-- start Excerpted passage --

On the far left, communists believe all businesses should be nationalized, owned and run by the State (state capitalism). No one hears this from liberals, Democrats or Greens, nevertheless they're called the "extremist left." Pure communism is unworkable; everyone knows it.

[1//21/15: I'd previously lumped socialism in with communism. I've realized that's incorrect; they're quite different. In fact, what are often called "socialist" policies are not simply socialist, but rather pragmatic to avoid systemic failure. Examples: single-payer health insurance because of adverse selection; internalizing the costs of doing business rather than capitalist redistribution of costs onto the public ($s, sickness, injury, death) to eliminate negative externalities and allow market forces to work effectively; progressive taxation to avoid the results of the path dependence dynamic that leads to massive, destructive inequality. I'm working on an article on this.

Democratic socialism in a republic that respects basic individual rights would be quite workable; even democratic communism in a republic that respects basic individual rights would probably be workable.]

On the far right, libertarians and "free market" Republicans believe virtually all government functions should be privatized. We hear it every day from the Republicans who control our government. They're even privatizing much of national defense (e.g., logistics, food service, even some security functions); and they're profiteering from it. It's not politically correct to say, but "free market" capitalism is unworkable; conservatives just don't realize it.

A riddle: "How many libertarians does it take to change a light bulb?" The answer: "None, they just sit in the dark and wait for the invisible hand to do if for them." Bill Hawkins of the United States Business and Industry Council noted that "... as the 'invisible hand' turns off the lights in one factory after another in America, the intellectually dishonest [libertarian] has the temerity to deny that it is dark at all."

In the center are liberals. They're not extremists; what a shock!  They realize for some things free markets are best and for others only government-regulated or government-run work.

Unfortunately, Republicans have successfully redefined the "liberal middle" as the "extremist liberal left." The country has moved so far to the right that, practically, there is no "left," much less "far left," left in America.

What's wrong with the extremes?

-- end Excerpted passage --
-- start Dataset content --

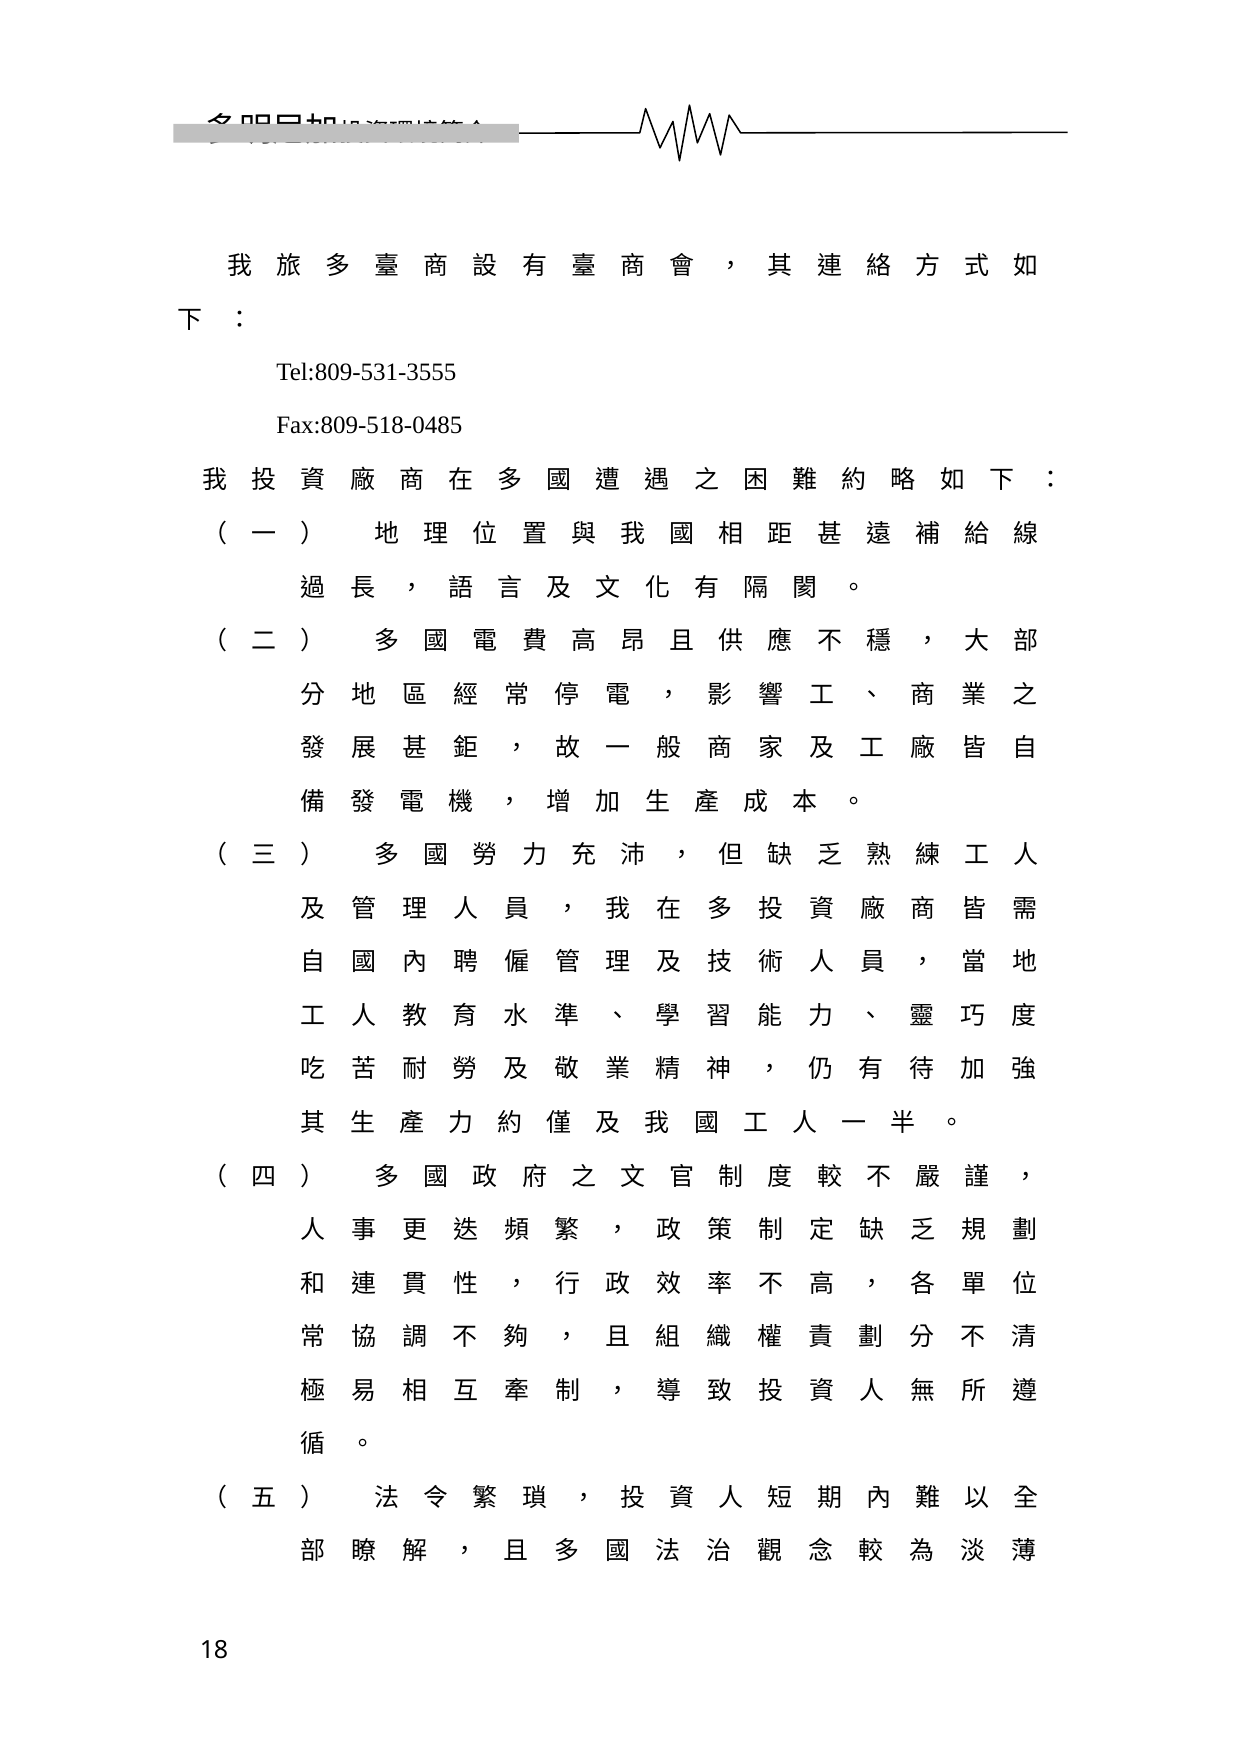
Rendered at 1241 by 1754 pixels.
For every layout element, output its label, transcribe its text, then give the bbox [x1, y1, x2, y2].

text 我投資廠商在多國遭遇之困難約略如下： [202, 451, 1063, 505]
text 我旅多臺商設有臺商會，其連絡方式如下： [178, 237, 1063, 344]
text Fax:809-518-0485 [178, 398, 1063, 451]
text （五） 法令繁瑣，投資人短期內難以全部瞭解，且多國法治觀念較為淡薄，法令規章適用程度及範圍標準不一致，有特殊管道及關係者，較能方便行事。 [202, 1469, 1063, 1576]
text Tel:809-531-3555 [178, 344, 1063, 398]
text （三） 多國勞力充沛，但缺乏熟練工人及管理人員，我在多投資廠商皆需自國內聘僱管理及技術人員，當地工人教育水準、學習能力、靈巧度、吃苦耐勞及敬業精神，仍有待加強，其生產力約僅及我國工人一半。 [202, 826, 1063, 1147]
text （一） 地理位置與我國相距甚遠補給線過長，語言及文化有隔閡。 [202, 505, 1063, 612]
text （二） 多國電費高昂且供應不穩，大部分地區經常停電，影響工、商業之發展甚鉅，故一般商家及工廠皆自備發電機，增加生產成本。 [202, 612, 1063, 826]
text （四） 多國政府之文官制度較不嚴謹，人事更迭頻繁，政策制定缺乏規劃和連貫性，行政效率不高，各單位常協調不夠，且組織權責劃分不清，極易相互牽制，導致投資人無所遵循。 [202, 1147, 1063, 1469]
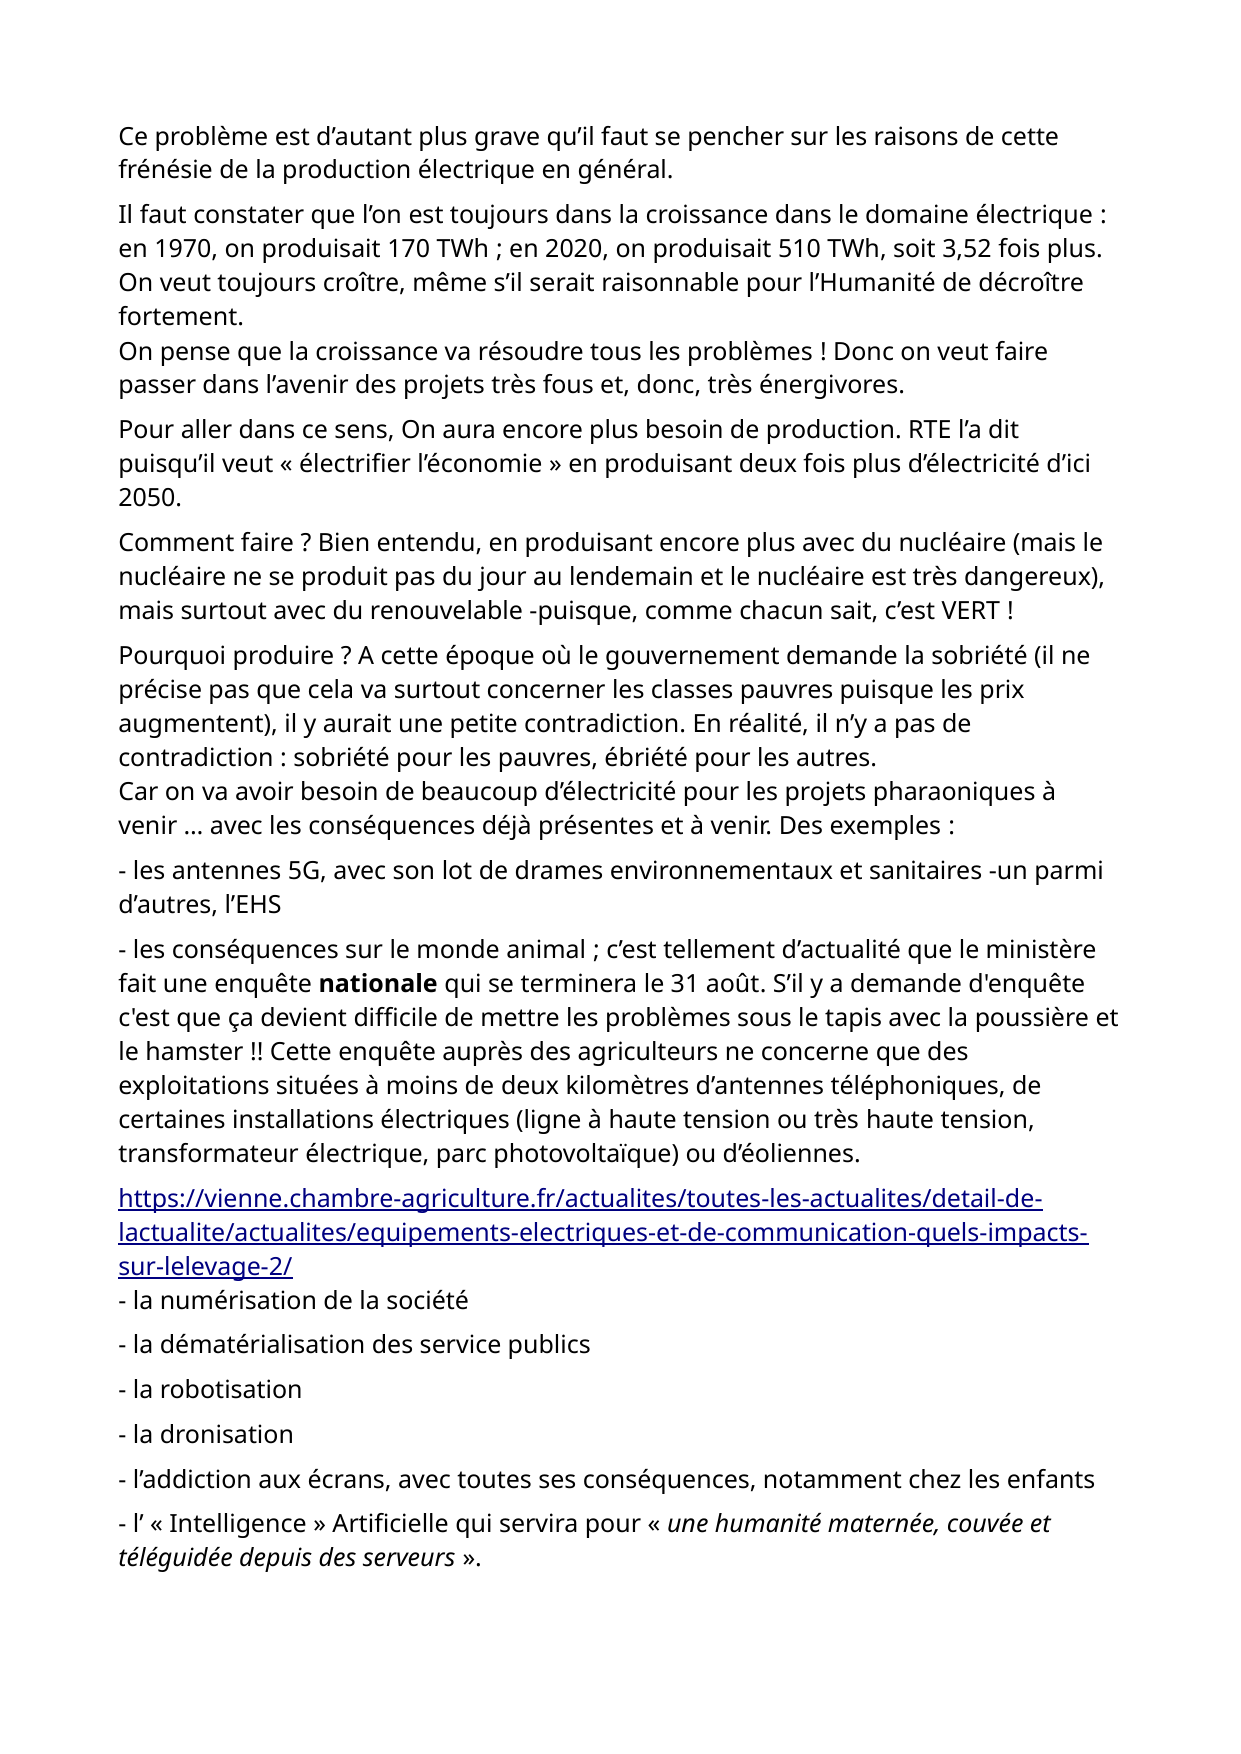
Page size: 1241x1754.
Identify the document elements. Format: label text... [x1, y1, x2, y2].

text - la dématérialisation des service publics [118, 1327, 1122, 1361]
text - l’ « Intelligence » Artificielle qui servira pour « une humanité maternée, couvée et téléguidée depuis des serveurs ». [118, 1506, 1122, 1574]
text Pourquoi produire ? A cette époque où le gouvernement demande la sobriété (il ne précise pas que cela va surtout concerner les classes pauvres puisque les prix augmentent), il y aurait une petite contradiction. En réalité, il n’y a pas de contradiction : sobriété pour les pauvres, ébriété pour les autres. Car on va avoir besoin de beaucoup d’électricité pour les projets pharaoniques à venir … avec les conséquences déjà présentes et à venir. Des exemples : [118, 637, 1122, 842]
text Pour aller dans ce sens, On aura encore plus besoin de production. RTE l’a dit puisqu’il veut « électrifier l’économie » en produisant deux fois plus d’électricité d’ici 2050. [118, 412, 1122, 514]
text Il faut constater que l’on est toujours dans la croissance dans le domaine électrique : en 1970, on produisait 170 TWh ; en 2020, on produisait 510 TWh, soit 3,52 fois plus. On veut toujours croître, même s’il serait raisonnable pour l’Humanité de décroître fortement. On pense que la croissance va résoudre tous les problèmes ! Donc on veut faire passer dans l’avenir des projets très fous et, donc, très énergivores. [118, 197, 1122, 401]
text - la dronisation [118, 1417, 1122, 1451]
text - la robotisation [118, 1372, 1122, 1406]
text https://vienne.chambre-agriculture.fr/actualites/toutes-les-actualites/detail-de-lactualite/actualites/equipements-electriques-et-de-communication-quels-impacts-sur-lelevage-2/ - la numérisation de la société [118, 1180, 1122, 1317]
text - l’addiction aux écrans, avec toutes ses conséquences, notamment chez les enfants [118, 1461, 1122, 1495]
text Comment faire ? Bien entendu, en produisant encore plus avec du nucléaire (mais le nucléaire ne se produit pas du jour au lendemain et le nucléaire est très dangereux), mais surtout avec du renouvelable -puisque, comme chacun sait, c’est VERT ! [118, 525, 1122, 627]
text - les conséquences sur le monde animal ; c’est tellement d’actualité que le ministère fait une enquête nationale qui se terminera le 31 août. S’il y a demande d'enquête c'est que ça devient difficile de mettre les problèmes sous le tapis avec la poussière et le hamster !! Cette enquête auprès des agriculteurs ne concerne que des exploitations situées à moins de deux kilomètres d’antennes téléphoniques, de certaines installations électriques (ligne à haute tension ou très haute tension, transformateur électrique, parc photovoltaïque) ou d’éoliennes. [118, 931, 1122, 1170]
text Ce problème est d’autant plus grave qu’il faut se pencher sur les raisons de cette frénésie de la production électrique en général. [118, 118, 1122, 186]
text - les antennes 5G, avec son lot de drames environnementaux et sanitaires -un parmi d’autres, l’EHS [118, 852, 1122, 921]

-- end Dataset content --

_Task to carry out_. Copy the passage on the political spectrum from "In the center" to "with the extremes?". The items come from a separate source.

_Response for this exercise_.
In the center are liberals. They're not extremists; what a shock!  They realize for some things free markets are best and for others only government-regulated or government-run work.

Unfortunately, Republicans have successfully redefined the "liberal middle" as the "extremist liberal left." The country has moved so far to the right that, practically, there is no "left," much less "far left," left in America.

What's wrong with the extremes?